Asia’s golden age of gas isn’t assured

KUALA LUMPUR: If natural gas really is to be the fuel of the 21st century, it’s clear that the demand growth has to come mainly from Asia, but this isn’t quite as certain as the industry may assume.
Attending the World Gas Conference in Malaysia’s capital gives the impression that gas is indeed the answer to most of the world’s future energy needs.
It’s cleaner than oil and coal, cheaper than renewables, safer than nuclear and abundant across the globe, especially given the rapid growth in so-called unconventional forms from shale rock in the US and coal seams in Australia.
The International Gas Union, organizers of the conference, believe gas can account for about a third of primary energy by 2050, up from one-fifth currently.
The International Energy Agency, in a report released recently, said it expects global gas demand to rise 17 percent to 3,937 billion cubic meters in 2017, with China more than doubling its consumption to 273 billion cubic meters.
And it’s not just China, gas demand will rise in India and across Southeast Asia as nations including traditional gas exporters such as Malaysia turn to importing the fuel.
However, amidst this bullish scenario for gas there seems to be one thing that is discussed very little by the industry.
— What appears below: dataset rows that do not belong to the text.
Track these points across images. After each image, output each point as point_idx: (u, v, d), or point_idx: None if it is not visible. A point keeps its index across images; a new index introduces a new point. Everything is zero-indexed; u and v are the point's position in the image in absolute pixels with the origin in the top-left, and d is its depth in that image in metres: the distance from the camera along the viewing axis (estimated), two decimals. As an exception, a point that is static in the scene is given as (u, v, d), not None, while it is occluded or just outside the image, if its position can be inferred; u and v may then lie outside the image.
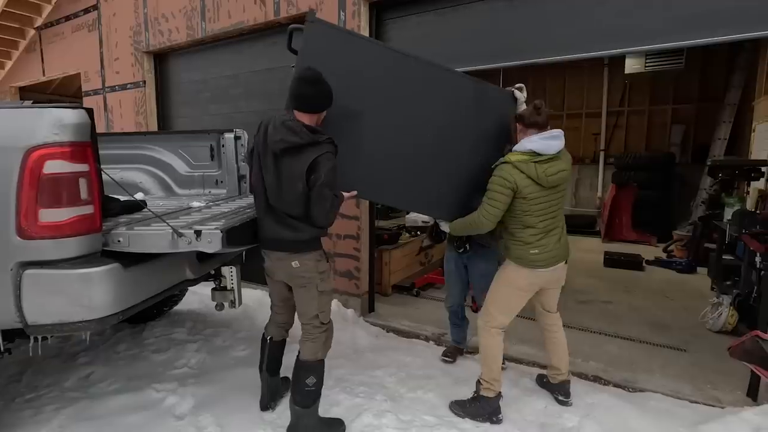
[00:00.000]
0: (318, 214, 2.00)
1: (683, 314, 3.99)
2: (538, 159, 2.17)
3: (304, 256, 2.10)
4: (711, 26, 2.55)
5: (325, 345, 2.23)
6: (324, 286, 2.18)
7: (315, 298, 2.16)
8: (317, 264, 2.14)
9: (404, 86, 2.34)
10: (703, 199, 6.44)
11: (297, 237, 2.06)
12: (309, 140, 1.94)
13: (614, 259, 5.83)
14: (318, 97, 2.02)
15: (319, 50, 2.13)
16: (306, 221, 2.04)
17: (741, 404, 2.48)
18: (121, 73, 5.67)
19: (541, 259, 2.25)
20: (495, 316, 2.37)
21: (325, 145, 1.97)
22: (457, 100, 2.47)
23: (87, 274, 1.72)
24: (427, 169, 2.44)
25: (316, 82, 1.99)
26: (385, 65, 2.30)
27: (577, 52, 2.96)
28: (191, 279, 2.40)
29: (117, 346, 3.29)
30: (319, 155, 1.94)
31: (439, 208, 2.58)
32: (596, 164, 8.94)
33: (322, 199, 1.96)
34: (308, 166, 1.93)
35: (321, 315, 2.20)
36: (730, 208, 4.32)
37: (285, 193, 2.00)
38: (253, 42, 4.68)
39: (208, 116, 5.12)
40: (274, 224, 2.08)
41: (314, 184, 1.94)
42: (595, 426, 2.29)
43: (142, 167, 3.40)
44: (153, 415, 2.41)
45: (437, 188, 2.48)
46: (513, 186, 2.15)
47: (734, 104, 6.91)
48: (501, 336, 2.40)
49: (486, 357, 2.40)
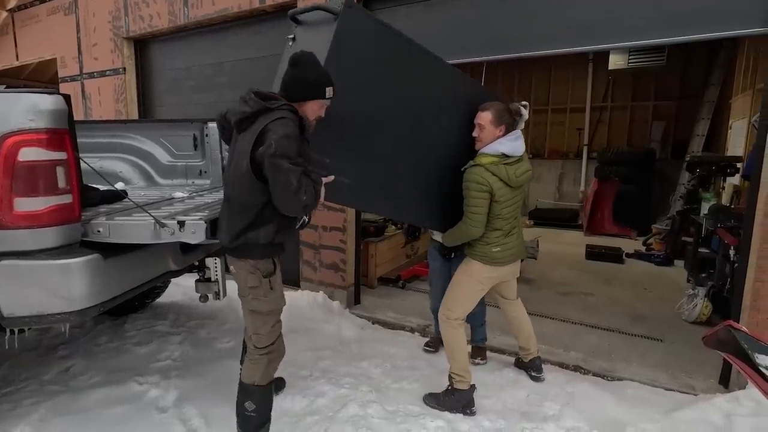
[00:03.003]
0: (280, 195, 1.60)
1: (660, 305, 4.11)
2: (507, 161, 2.23)
3: (237, 261, 1.79)
4: (692, 24, 2.61)
5: (265, 371, 1.91)
6: (256, 305, 1.82)
7: (246, 315, 1.88)
8: (248, 276, 1.79)
9: (426, 92, 2.19)
10: (681, 194, 6.60)
11: (230, 231, 1.74)
12: (258, 107, 1.64)
13: (595, 252, 5.96)
14: (291, 82, 1.71)
15: (353, 42, 1.82)
16: (255, 212, 1.70)
17: (713, 391, 2.58)
18: (100, 59, 5.50)
19: (502, 257, 2.35)
20: (455, 309, 2.42)
21: (279, 111, 1.64)
22: (465, 108, 2.36)
23: (66, 264, 1.68)
24: (429, 179, 2.34)
25: (294, 64, 1.69)
26: (414, 67, 2.09)
27: (562, 47, 2.99)
28: (174, 270, 2.37)
29: (98, 338, 3.23)
30: (270, 121, 1.60)
31: (431, 219, 2.50)
32: (580, 159, 9.08)
33: (279, 171, 1.55)
34: (255, 138, 1.60)
35: (254, 338, 1.88)
36: (707, 202, 4.45)
37: (232, 173, 1.72)
38: (237, 30, 4.58)
39: (191, 105, 5.02)
40: (222, 212, 1.82)
41: (264, 157, 1.57)
42: (574, 414, 2.35)
43: (122, 156, 3.32)
44: (135, 408, 2.38)
45: (436, 199, 2.40)
46: (489, 188, 2.19)
47: (712, 102, 7.09)
48: (462, 328, 2.44)
49: (452, 350, 2.42)
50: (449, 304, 2.44)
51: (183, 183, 3.37)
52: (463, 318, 2.45)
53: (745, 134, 5.18)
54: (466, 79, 2.49)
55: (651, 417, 2.32)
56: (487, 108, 2.26)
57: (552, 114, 9.28)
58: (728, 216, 3.73)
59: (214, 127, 3.26)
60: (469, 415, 2.36)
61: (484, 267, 2.35)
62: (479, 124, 2.27)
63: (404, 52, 2.07)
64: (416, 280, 4.81)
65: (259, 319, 1.86)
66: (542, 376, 2.72)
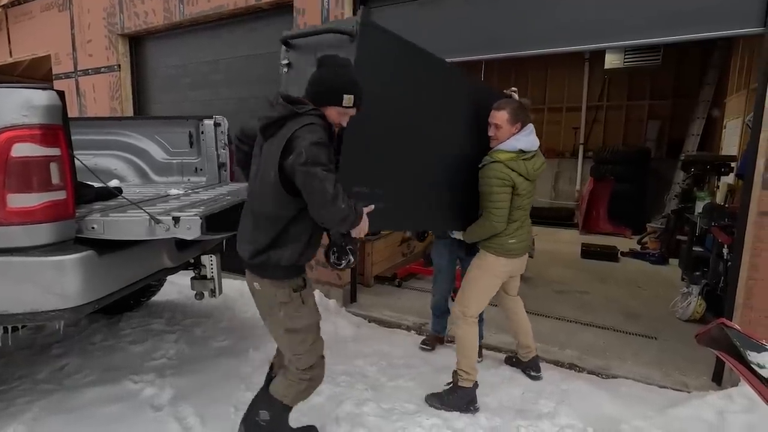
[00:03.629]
0: (317, 204, 1.47)
1: (655, 304, 4.13)
2: (525, 156, 2.27)
3: (261, 279, 1.67)
4: (687, 24, 2.62)
5: (299, 394, 1.82)
6: (289, 323, 1.70)
7: (281, 336, 1.75)
8: (276, 292, 1.66)
9: (442, 99, 2.16)
10: (676, 193, 6.65)
11: (252, 244, 1.63)
12: (285, 112, 1.53)
13: (591, 250, 5.99)
14: (312, 83, 1.59)
15: (374, 63, 1.71)
16: (279, 227, 1.59)
17: (706, 389, 2.60)
18: (95, 56, 5.46)
19: (517, 248, 2.38)
20: (471, 305, 2.43)
21: (307, 117, 1.53)
22: (477, 108, 2.36)
23: (60, 261, 1.67)
24: (449, 183, 2.33)
25: (319, 65, 1.58)
26: (429, 77, 2.04)
27: (557, 46, 3.00)
28: (170, 267, 2.36)
29: (92, 337, 3.21)
30: (299, 128, 1.49)
31: (455, 221, 2.48)
32: (575, 158, 9.11)
33: (313, 179, 1.43)
34: (284, 146, 1.49)
35: (294, 360, 1.76)
36: (701, 201, 4.48)
37: (258, 184, 1.61)
38: (233, 27, 4.56)
39: (187, 102, 4.99)
40: (243, 225, 1.72)
41: (294, 166, 1.45)
42: (569, 411, 2.36)
43: (117, 153, 3.30)
44: (130, 407, 2.37)
45: (456, 200, 2.39)
46: (511, 182, 2.22)
47: (707, 101, 7.13)
48: (476, 325, 2.46)
49: (465, 347, 2.43)
50: (465, 300, 2.43)
51: (179, 180, 3.36)
52: (478, 315, 2.47)
53: (739, 134, 5.22)
54: (475, 81, 2.51)
55: (645, 414, 2.34)
56: (502, 107, 2.27)
57: (548, 113, 9.30)
58: (722, 215, 3.75)
59: (210, 124, 3.26)
60: (472, 412, 2.36)
61: (498, 260, 2.37)
62: (495, 124, 2.27)
63: (420, 62, 1.99)
64: (412, 278, 4.82)
65: (295, 337, 1.72)
66: (541, 375, 2.74)
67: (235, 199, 2.37)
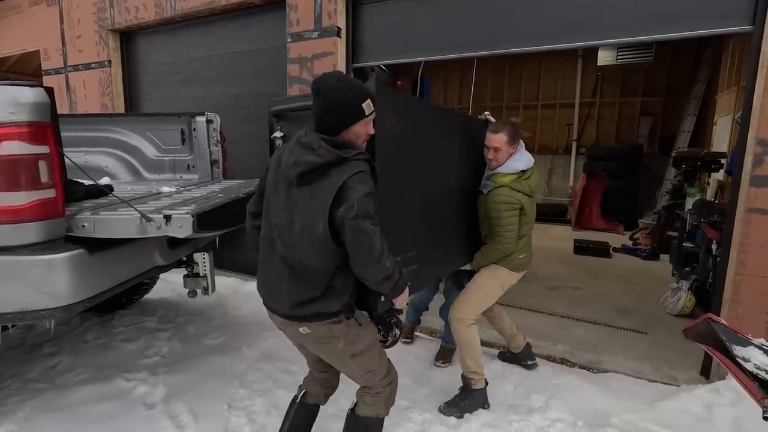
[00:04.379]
0: (363, 261, 1.39)
1: (646, 299, 4.18)
2: (525, 176, 2.33)
3: (314, 323, 1.51)
4: (679, 21, 2.64)
5: (388, 400, 1.74)
6: (354, 349, 1.59)
7: (347, 363, 1.63)
8: (332, 328, 1.52)
9: (443, 143, 2.20)
10: (667, 189, 6.71)
11: (291, 298, 1.48)
12: (331, 158, 1.39)
13: (583, 246, 6.03)
14: (327, 111, 1.44)
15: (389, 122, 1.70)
16: (325, 280, 1.46)
17: (695, 382, 2.64)
18: (85, 52, 5.39)
19: (526, 263, 2.50)
20: (475, 311, 2.46)
21: (357, 163, 1.41)
22: (465, 139, 2.41)
23: (50, 260, 1.65)
24: (455, 221, 2.38)
25: (317, 93, 1.45)
26: (430, 125, 2.08)
27: (551, 44, 3.01)
28: (162, 266, 2.35)
29: (85, 335, 3.19)
30: (349, 177, 1.37)
31: (463, 255, 2.52)
32: (569, 154, 9.16)
33: (363, 235, 1.35)
34: (334, 195, 1.36)
35: (368, 377, 1.67)
36: (691, 198, 4.53)
37: (299, 235, 1.43)
38: (225, 23, 4.52)
39: (179, 99, 4.95)
40: (277, 278, 1.51)
41: (344, 220, 1.35)
42: (560, 405, 2.39)
43: (108, 151, 3.27)
44: (123, 405, 2.37)
45: (461, 236, 2.45)
46: (519, 205, 2.29)
47: (699, 98, 7.19)
48: (476, 327, 2.47)
49: (471, 350, 2.40)
50: (469, 307, 2.44)
51: (171, 178, 3.34)
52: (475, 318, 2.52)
53: (729, 131, 5.27)
54: (466, 117, 2.59)
55: (634, 408, 2.37)
56: (500, 130, 2.30)
57: (542, 110, 9.34)
58: (711, 211, 3.80)
59: (203, 121, 3.24)
60: (485, 410, 2.39)
61: (510, 274, 2.44)
62: (495, 147, 2.30)
63: (420, 112, 2.04)
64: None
65: (363, 359, 1.62)
66: (536, 362, 2.80)
67: (228, 196, 2.36)
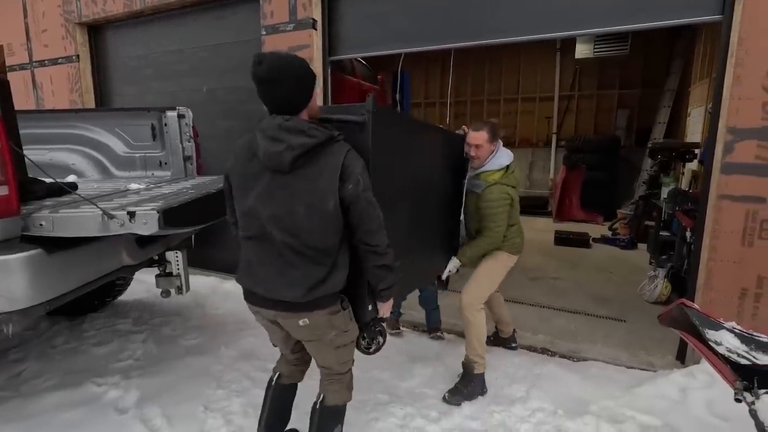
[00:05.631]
0: (375, 230, 1.49)
1: (624, 287, 4.25)
2: (509, 171, 2.47)
3: (316, 313, 1.54)
4: (650, 12, 2.66)
5: (350, 384, 1.84)
6: (341, 341, 1.66)
7: (329, 353, 1.70)
8: (331, 320, 1.58)
9: (426, 153, 2.27)
10: (644, 180, 6.83)
11: (303, 284, 1.49)
12: (324, 137, 1.44)
13: (563, 237, 6.11)
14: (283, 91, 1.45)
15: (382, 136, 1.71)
16: (332, 257, 1.52)
17: (671, 367, 2.68)
18: (51, 47, 5.18)
19: (521, 245, 2.63)
20: (483, 295, 2.55)
21: (342, 143, 1.49)
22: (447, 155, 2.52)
23: (4, 261, 1.57)
24: (438, 224, 2.47)
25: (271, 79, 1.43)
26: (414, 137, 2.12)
27: (527, 34, 3.00)
28: (131, 265, 2.27)
29: (53, 340, 3.07)
30: (345, 156, 1.45)
31: (446, 257, 2.60)
32: (549, 147, 9.26)
33: (372, 206, 1.48)
34: (339, 174, 1.43)
35: (341, 365, 1.76)
36: (667, 187, 4.62)
37: (306, 217, 1.45)
38: (198, 15, 4.39)
39: (151, 94, 4.79)
40: (283, 269, 1.50)
41: (357, 193, 1.44)
42: (541, 395, 2.41)
43: (75, 147, 3.15)
44: (93, 411, 2.28)
45: (441, 237, 2.54)
46: (510, 200, 2.43)
47: (673, 90, 7.33)
48: (483, 312, 2.54)
49: (478, 334, 2.47)
50: (478, 292, 2.53)
51: (142, 175, 3.23)
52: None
53: (702, 121, 5.39)
54: (446, 132, 2.67)
55: (612, 394, 2.40)
56: (481, 128, 2.42)
57: (522, 103, 9.40)
58: (686, 199, 3.87)
59: (174, 116, 3.13)
60: (484, 395, 2.46)
61: (511, 257, 2.58)
62: (476, 145, 2.41)
63: (407, 126, 2.13)
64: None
65: (344, 350, 1.70)
66: (517, 345, 3.01)
67: (199, 192, 2.29)
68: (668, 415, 2.19)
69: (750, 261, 2.46)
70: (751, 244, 2.45)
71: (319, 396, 1.79)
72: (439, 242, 2.54)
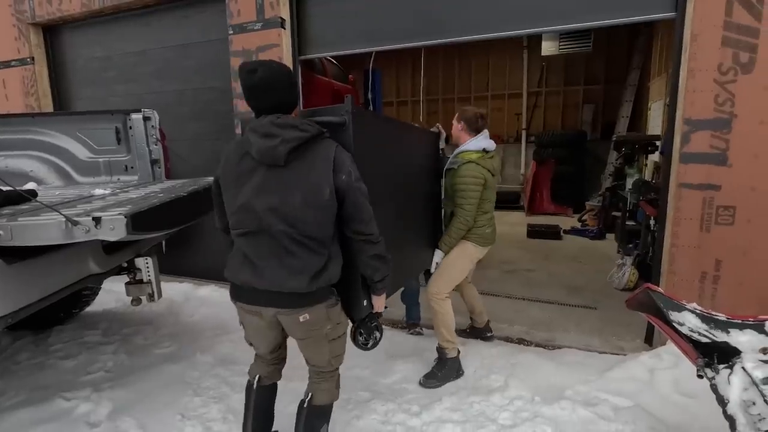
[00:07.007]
0: (368, 219, 1.55)
1: (595, 276, 4.40)
2: (488, 156, 2.53)
3: (310, 308, 1.56)
4: (608, 9, 2.77)
5: (338, 383, 1.84)
6: (335, 333, 1.68)
7: (323, 347, 1.70)
8: (329, 313, 1.60)
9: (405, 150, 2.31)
10: (610, 172, 7.09)
11: (305, 272, 1.51)
12: (315, 131, 1.51)
13: (536, 230, 6.27)
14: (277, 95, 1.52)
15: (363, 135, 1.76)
16: (328, 247, 1.56)
17: (640, 350, 2.80)
18: (3, 49, 4.91)
19: (491, 236, 2.66)
20: (448, 286, 2.63)
21: (329, 140, 1.57)
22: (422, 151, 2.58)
23: (-42, 274, 1.48)
24: (420, 217, 2.50)
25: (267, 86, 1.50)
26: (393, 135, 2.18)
27: (494, 31, 3.06)
28: (98, 273, 2.19)
29: (17, 356, 2.92)
30: (334, 150, 1.53)
31: (428, 248, 2.62)
32: (519, 143, 9.47)
33: (364, 196, 1.54)
34: (333, 166, 1.49)
35: (334, 360, 1.75)
36: (631, 178, 4.80)
37: (302, 207, 1.47)
38: (162, 14, 4.26)
39: (115, 97, 4.62)
40: (285, 261, 1.51)
41: (350, 183, 1.50)
42: (518, 383, 2.46)
43: (32, 154, 3.00)
44: (63, 426, 2.18)
45: (423, 239, 2.56)
46: (483, 180, 2.46)
47: (634, 85, 7.63)
48: (449, 301, 2.61)
49: (444, 321, 2.57)
50: (443, 284, 2.60)
51: (107, 180, 3.11)
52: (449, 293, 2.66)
53: (662, 114, 5.63)
54: (420, 130, 2.74)
55: (586, 379, 2.48)
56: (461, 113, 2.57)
57: (492, 100, 9.58)
58: (649, 189, 4.04)
59: (139, 119, 3.03)
60: (459, 378, 2.56)
61: (477, 248, 2.61)
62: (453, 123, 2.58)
63: (386, 125, 2.20)
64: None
65: (338, 342, 1.72)
66: (493, 335, 3.07)
67: (169, 195, 2.22)
68: (638, 396, 2.29)
69: (708, 246, 2.59)
70: (708, 230, 2.58)
71: (306, 395, 1.77)
72: (423, 237, 2.57)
Cost.
Put simply, gas is expensive in Asia, double that of Europe and about eight times the cost in the US.
While gas demand will rise with economic growth in Asia, it’s hard to see how it can displace much coal and oil while it remains the most expensive of the fossil fuels.
It’s also difficult to imagine how gas can become the fuel of Asia’s future when there is a tiny tradable market, the bulk of contracts are long-term liquefied natural gas agreements linked to the price of crude and there is virtually no pipeline connections between consuming nations that could facilitate trade and market development.
Asia’s developed gas markets in Japan, South Korea and Taiwan are mainly served by LNG based on oil-indexed contracts.
While these do much to guarantee supply for utilities, they do very little to create a competitive market for end-users.
There is an almost cosy relationship between producers and buyers, with the oil-linked contracts of up to 25 years providing the capital certainty needed to justify the billions of dollars needed to build LNG projects.
But this has also served to ensure that gas, far from being a fuel of choice, remains almost a luxury source of energy.
While coal has been traditionally cheaper, the gap had been closing in recent years as coal supply in Asia tightened with China shifting to being a net importer in 2009.
However, coal prices have slid this year while LNG prices have surged since the Fukushima nuclear crisis in Japan last year, which boosted demand from the country following the shutdown of nuclear generation.
And LNG has also now lost its advantage over crude oil, with JPMorgan calculating that spot LNG prices in Asia are at the oil equivalent of about $105 a barrel.
Given that Brent crude is now below $100, this means that at the margin it may be more economical for Japanese utilities to burn crude or fuel oil than LNG.
Spot LNG prices in Asia are around $18 per million British thermal units, having almost doubled since the start of 2011, while US prices are about $2.45 per mmbtu, having almost halved since the beginning of last year.
The US is having a genuine gas revolution, with the abundance of shale output meaning gas is displacing coal in power generation.
But for this revolution to spread beyond North America, gas markets and prices will have to undergo similar changes in Asia.
While there is the potential for shale to underpin an expansion of supply in China, the likelihood for the next decade is that LNG will continue to meet most of the demand, as well as pipeline supplies from Russia and other nations in the Caspian region.
And for the LNG capacity to be built, both the project developers and the customers will want guarantees that make a move away from oil-indexing unlikely.
It will take the arrival of new supplies in Asia to force the changes and make gas step out from behind the oil linkage.
These new supplies could be from the west coasts of Canada and the US, from shale discoveries, from pipelines from the former Soviet Union and from frontier provinces such as East Africa.
But none of this will happen quickly, meaning the hopes of the gas industry for their fuel to become the premier choice in Asia will likely take more time to be realized.
For the IEA’s “golden age of gas” to be more than just a snappy catch phrase in Asia, the industry and its partners in governments and end-users has to work toward integrating Asia into a global gas market, with more short-term pricing and trading in a market that stands on its own two feet, out of the shadow of oil-indexing.
— Clyde Russell is a Reuters market analyst. The views expressed are his own.